175 evaluable patients will be recruited; half will get the radiopharmaceutical + Xtandi, half will get Xtandi alone. All patients will be screened using DCFPyL PET/CT to assure that their metastases are PSMA-avid. The primary endpoint - the percent who have greater than 50% PSA reduction - will be collected for a year. Secondary endpoints - radiographic response, progression-free survival, and overall survival - will be reported at the end of two years.
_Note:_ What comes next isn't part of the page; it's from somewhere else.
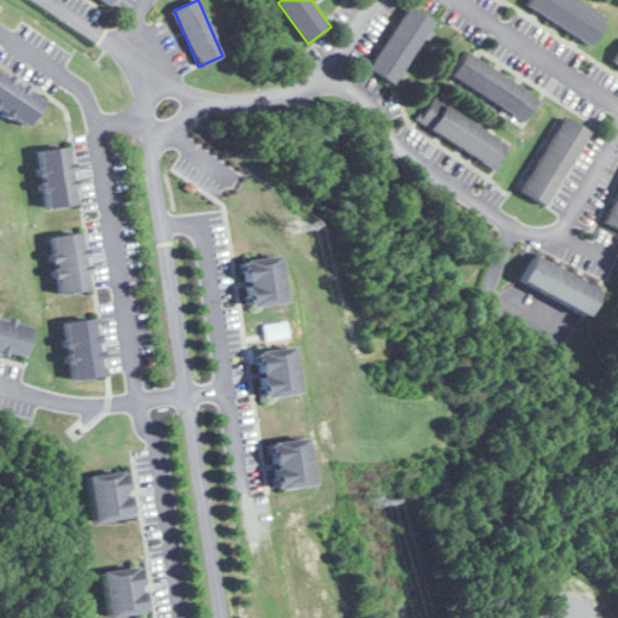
[(606,22),(571,0),(530,0),(528,6),(592,46),(606,22)]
Another radiopharmaceutical in clinical trials is Lu-177-PSMA-617 .  There are various phase 1 and 2 clinical trials in the US and internationally (see list at the end of this link).

I recently reported about the very promising outcomes of Ac-225-PSMA-617 in Germany. Patients report that they are combining Ac-225-PSMA-617 and Lu-177-PSMA-617 to get the advantages of each. Weill Cornell in NYC is investigating Ac-225-J591 in a phase 1 trial.

For information on the trial of Th-227-PSMA, see this link.